Friday, 11 March 2016

What to Do about Commodity Stocks

Commodity stocks around the world have taken a serious beating. A slowdown in China, a major consumer of commodities, is blamed to be the underlying cause. Added to this is the soaring crude-oil supplies, which have sent the oil prices at multi-year lows. Experts and analysts are asking you to stay away from commodity stocks till the “cycle” reverses.

Commodity companies, companies that manufacture metals and oil and gas, are termed “cyclicals”— maybe because their prices move up and down in a cyclical fashion. So experts say that the right way to invest in such companies is to ride them during an uptrend and dismount from them (or stay away from them) during a downtrend.    

I don't know anything about cycles. Nor do I recommend following them. However, what I do know is that many commodity stocks are currently trading at throwaway prices. Don't go by valuations as they could be misleading. Since earnings have been down for many commodity companies, they will be trading at either high price-to-earnings (P/Es) valuations or no P/Es (which means they are currently in loss).

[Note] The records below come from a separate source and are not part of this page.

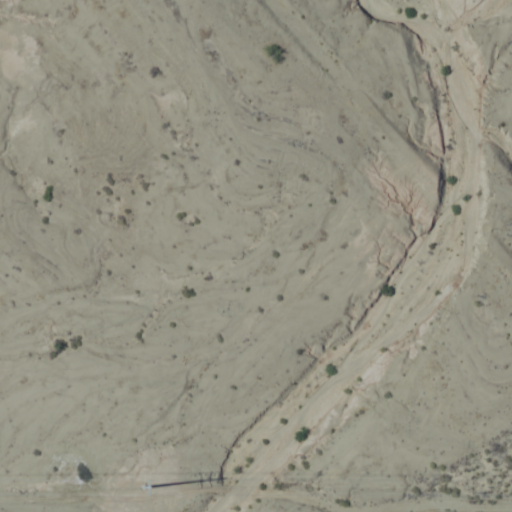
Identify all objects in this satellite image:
power tower: (168, 502)
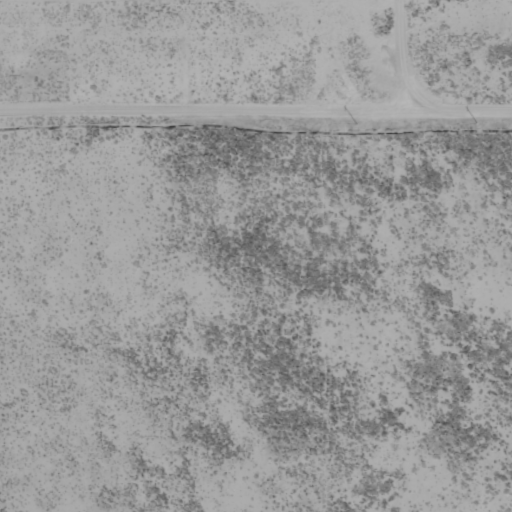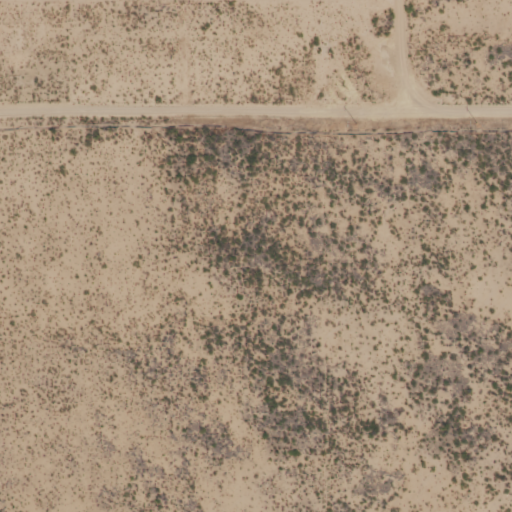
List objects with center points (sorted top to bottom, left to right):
road: (256, 110)
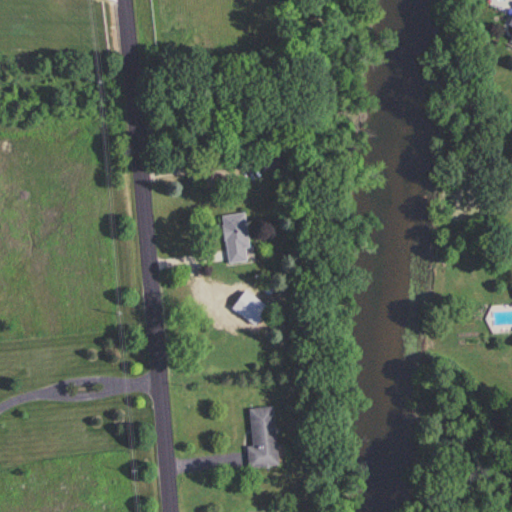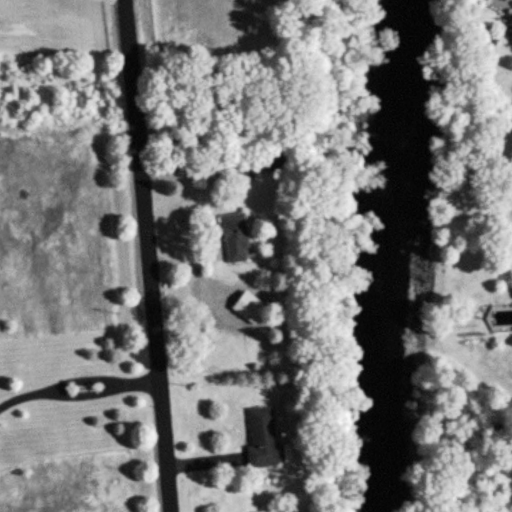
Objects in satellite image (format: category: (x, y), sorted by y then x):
building: (510, 25)
building: (265, 162)
building: (230, 239)
road: (149, 256)
river: (391, 256)
road: (78, 380)
building: (255, 439)
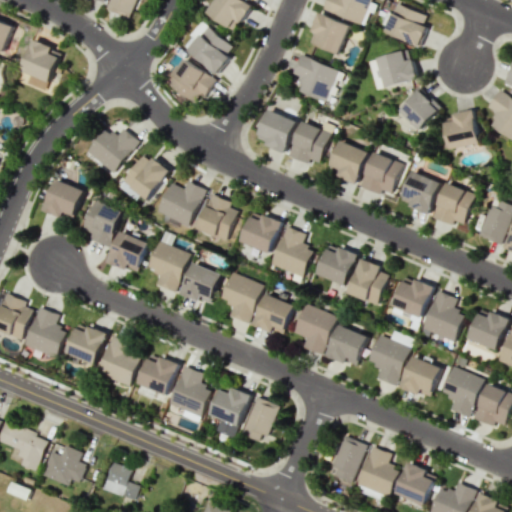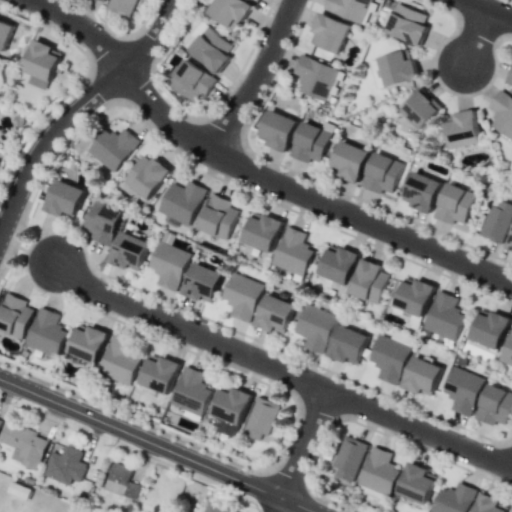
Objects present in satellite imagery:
building: (103, 0)
building: (122, 6)
building: (350, 8)
road: (490, 9)
building: (230, 10)
building: (408, 24)
building: (331, 32)
building: (5, 34)
road: (475, 35)
building: (210, 46)
building: (0, 59)
building: (42, 60)
building: (398, 67)
building: (510, 76)
road: (256, 77)
building: (316, 77)
building: (192, 80)
street lamp: (450, 94)
road: (78, 108)
building: (421, 108)
building: (502, 112)
building: (464, 129)
building: (278, 130)
building: (311, 143)
building: (113, 148)
building: (351, 161)
road: (251, 173)
building: (383, 173)
building: (147, 176)
building: (423, 191)
building: (65, 198)
building: (182, 202)
building: (455, 204)
building: (220, 217)
building: (497, 220)
building: (103, 222)
building: (263, 231)
building: (510, 242)
building: (130, 251)
building: (294, 252)
road: (35, 254)
building: (339, 263)
building: (170, 264)
building: (369, 281)
building: (203, 283)
street lamp: (136, 290)
street lamp: (41, 293)
building: (243, 295)
building: (414, 297)
building: (276, 314)
building: (15, 315)
building: (445, 316)
building: (317, 327)
building: (490, 328)
road: (187, 330)
building: (47, 333)
building: (87, 343)
building: (349, 345)
building: (507, 351)
building: (390, 358)
building: (120, 360)
street lamp: (226, 364)
building: (160, 374)
building: (422, 376)
street lamp: (48, 382)
building: (463, 389)
building: (192, 393)
building: (495, 405)
building: (231, 409)
building: (0, 416)
building: (261, 419)
road: (418, 428)
road: (303, 443)
building: (24, 444)
road: (156, 444)
street lamp: (193, 444)
building: (349, 458)
building: (65, 466)
building: (379, 471)
building: (121, 480)
building: (417, 483)
building: (454, 499)
building: (490, 504)
road: (278, 505)
building: (216, 508)
street lamp: (345, 509)
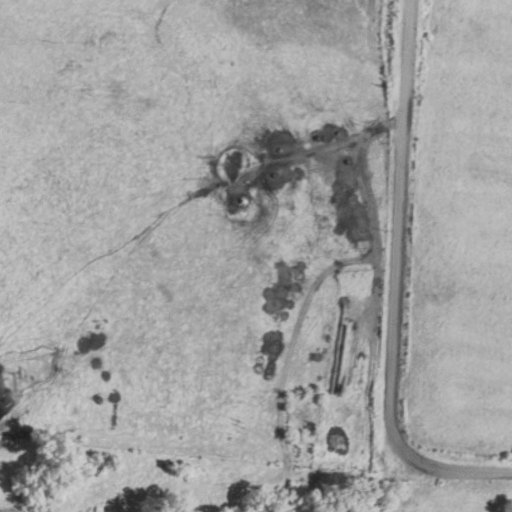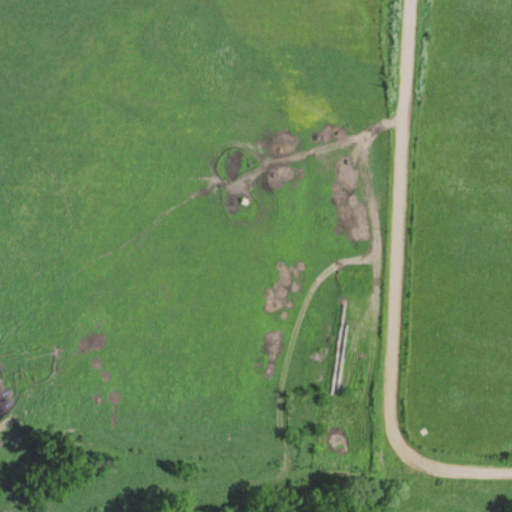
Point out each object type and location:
road: (396, 284)
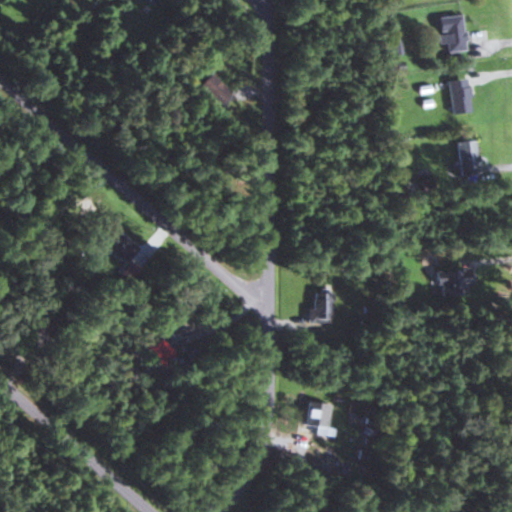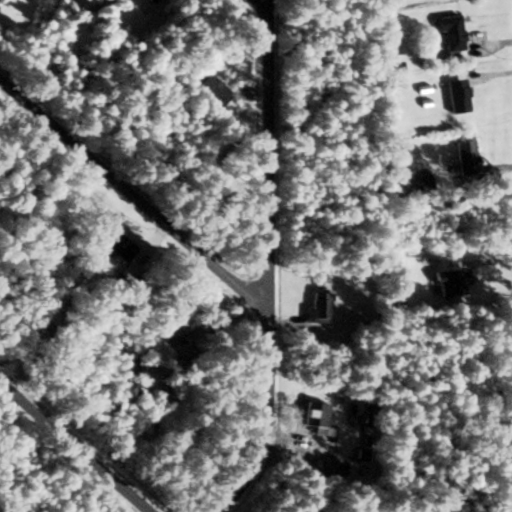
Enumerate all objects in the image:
road: (267, 1)
building: (448, 32)
building: (209, 88)
building: (456, 95)
building: (464, 156)
road: (134, 193)
building: (114, 243)
road: (268, 263)
building: (448, 282)
building: (318, 307)
building: (158, 350)
building: (314, 416)
road: (75, 448)
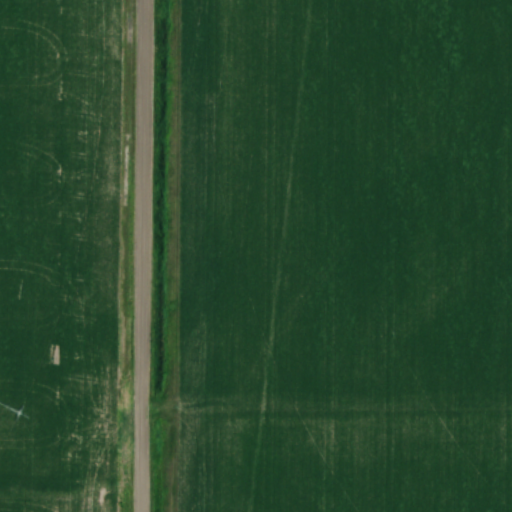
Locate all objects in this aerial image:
crop: (63, 255)
road: (147, 256)
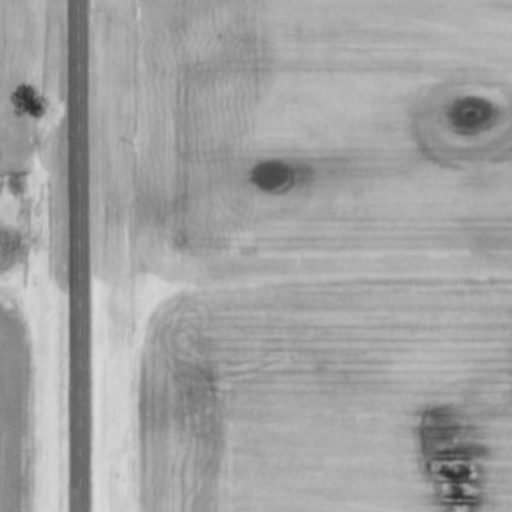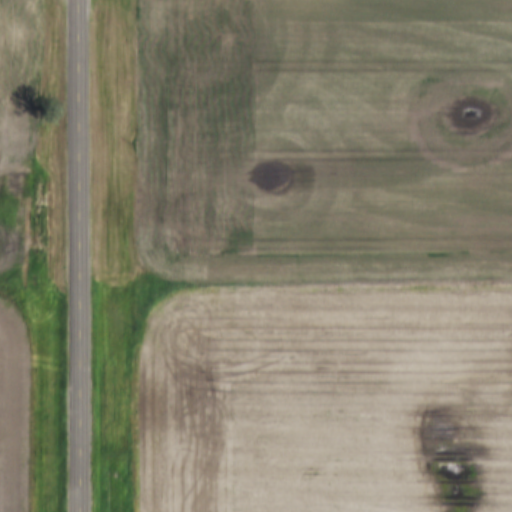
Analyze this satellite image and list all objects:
road: (79, 256)
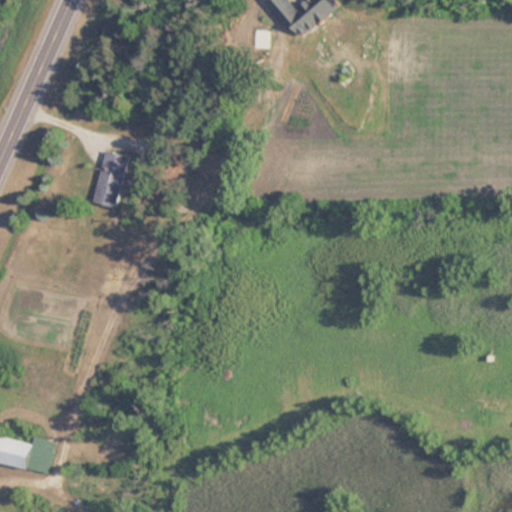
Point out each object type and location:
building: (305, 13)
road: (35, 79)
building: (114, 178)
building: (27, 452)
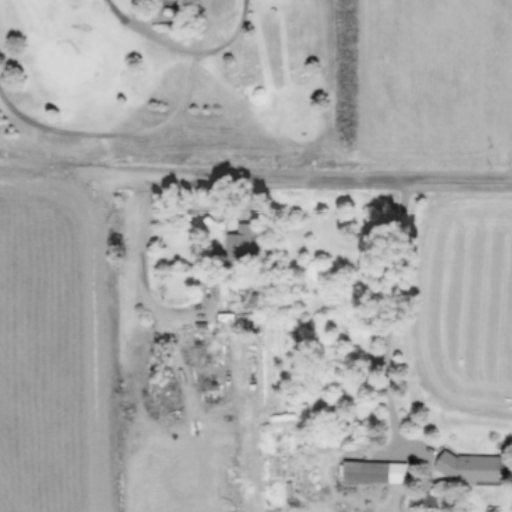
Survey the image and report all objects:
building: (176, 15)
building: (235, 63)
road: (270, 182)
road: (204, 214)
building: (236, 254)
road: (141, 280)
road: (388, 309)
airport: (51, 346)
building: (469, 467)
building: (372, 470)
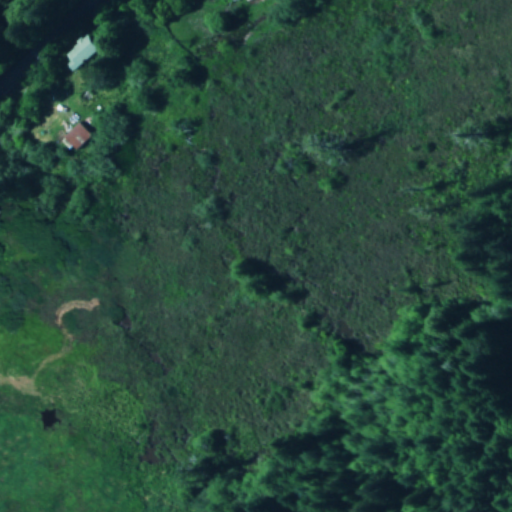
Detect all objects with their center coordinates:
road: (11, 26)
road: (46, 29)
building: (75, 52)
building: (75, 136)
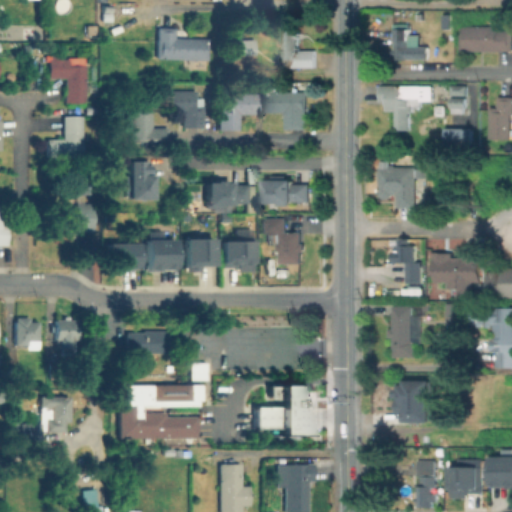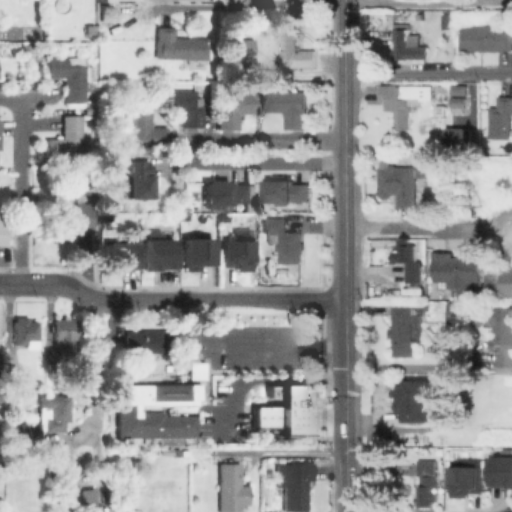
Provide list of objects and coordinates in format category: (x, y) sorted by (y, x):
road: (424, 3)
building: (105, 9)
building: (485, 37)
building: (483, 38)
building: (405, 43)
building: (407, 43)
building: (175, 45)
building: (177, 46)
building: (238, 47)
building: (240, 47)
building: (296, 49)
building: (292, 50)
road: (428, 73)
building: (65, 76)
building: (68, 76)
road: (344, 81)
building: (459, 88)
building: (402, 100)
building: (406, 100)
building: (181, 105)
building: (182, 105)
building: (460, 105)
building: (286, 106)
building: (289, 106)
building: (235, 107)
building: (233, 109)
building: (500, 118)
building: (502, 120)
building: (146, 127)
building: (456, 134)
building: (64, 138)
building: (66, 138)
road: (259, 138)
building: (462, 139)
road: (257, 162)
building: (137, 180)
building: (140, 182)
building: (397, 183)
building: (404, 184)
building: (80, 186)
road: (18, 190)
building: (284, 191)
building: (289, 192)
building: (220, 194)
building: (226, 194)
building: (73, 217)
building: (73, 218)
building: (3, 223)
road: (426, 226)
building: (1, 233)
building: (280, 239)
building: (284, 239)
building: (194, 252)
building: (198, 252)
building: (156, 253)
building: (233, 254)
building: (118, 255)
building: (159, 255)
building: (237, 255)
building: (122, 257)
building: (406, 259)
building: (408, 259)
building: (455, 271)
building: (459, 272)
road: (8, 281)
building: (498, 282)
building: (500, 284)
road: (179, 298)
road: (345, 305)
building: (451, 312)
building: (456, 313)
building: (405, 329)
building: (403, 330)
building: (25, 331)
building: (23, 332)
building: (497, 332)
building: (62, 333)
building: (65, 335)
building: (139, 340)
building: (148, 340)
road: (275, 342)
road: (404, 367)
building: (193, 370)
building: (10, 375)
road: (98, 391)
building: (415, 396)
building: (413, 400)
building: (159, 406)
building: (152, 409)
building: (285, 409)
building: (281, 410)
building: (41, 418)
building: (45, 418)
road: (281, 452)
building: (504, 469)
building: (500, 470)
building: (465, 477)
road: (346, 479)
building: (428, 480)
building: (424, 482)
building: (469, 482)
building: (293, 483)
building: (290, 484)
building: (228, 488)
building: (230, 488)
building: (84, 499)
building: (87, 500)
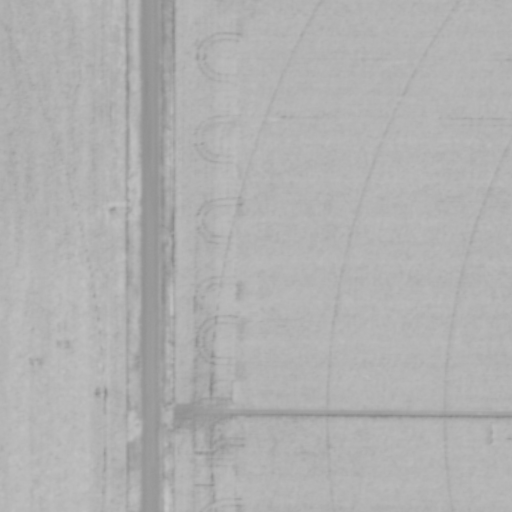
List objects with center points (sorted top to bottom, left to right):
road: (150, 255)
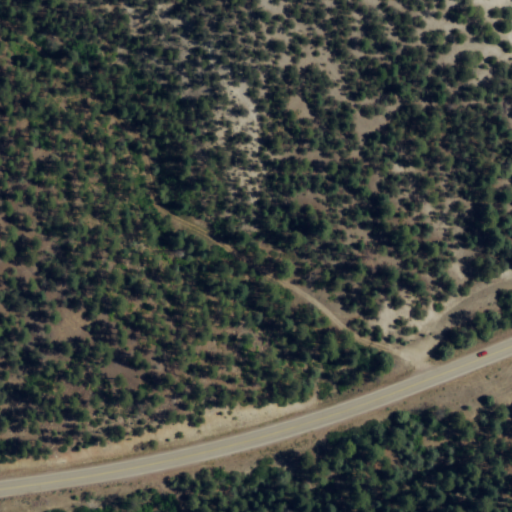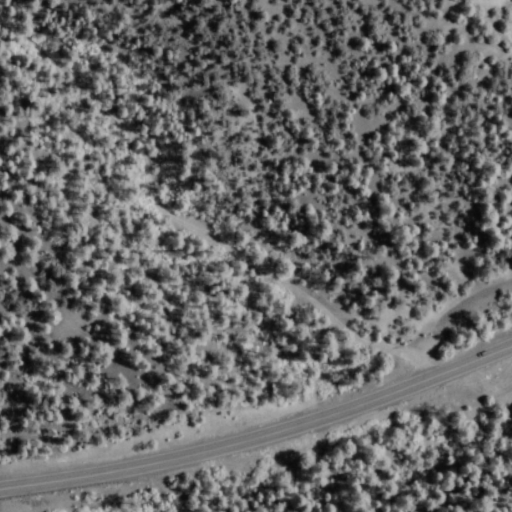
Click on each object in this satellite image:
road: (208, 207)
road: (260, 430)
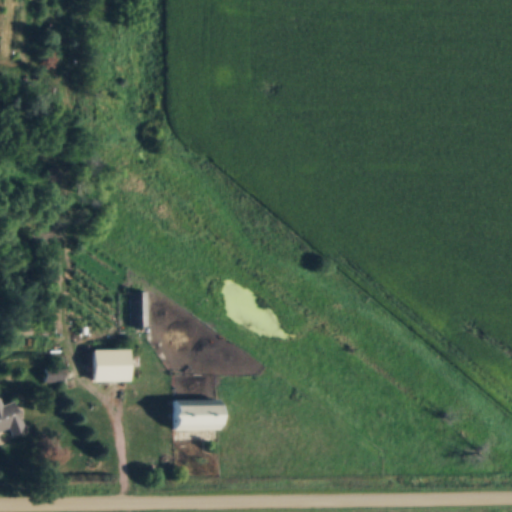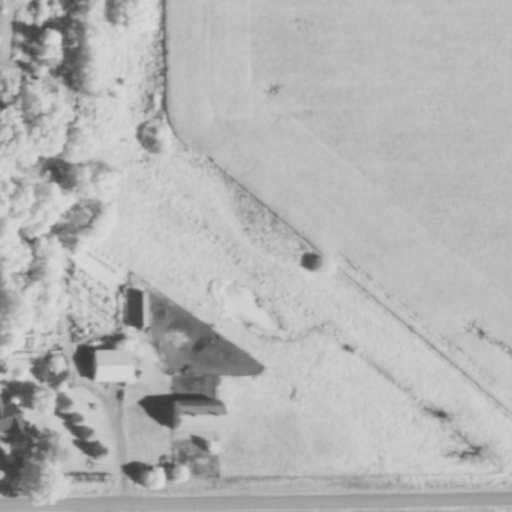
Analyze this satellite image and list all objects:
building: (136, 312)
building: (106, 368)
building: (7, 418)
building: (190, 418)
road: (256, 502)
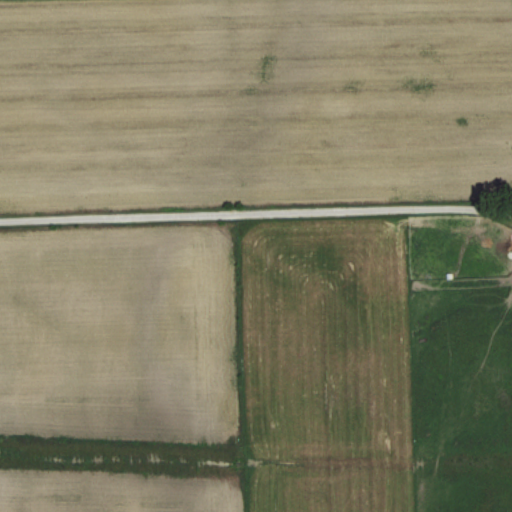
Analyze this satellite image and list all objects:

It won't be a bad idea to take small exposures to the leaders of the sector. By “leaders” I mean the biggest companies in the sector. Don't buy for the full amount; buy in stages. As and when a turnaround happens, you will see their stock prices racing up. Don't wait for the bottom. No one knows when the bottom will arrive. The financial community may be looking at the cycle, but what I can tell you for sure is even when the cycle changes, it will still be looking at it for “clearer” signals. The stock market can move really fast and that too before any recovery is in sight. Your best bet is to pick the beaten stocks when they are writhing in pain, not when everyone else also gets into the buying mode.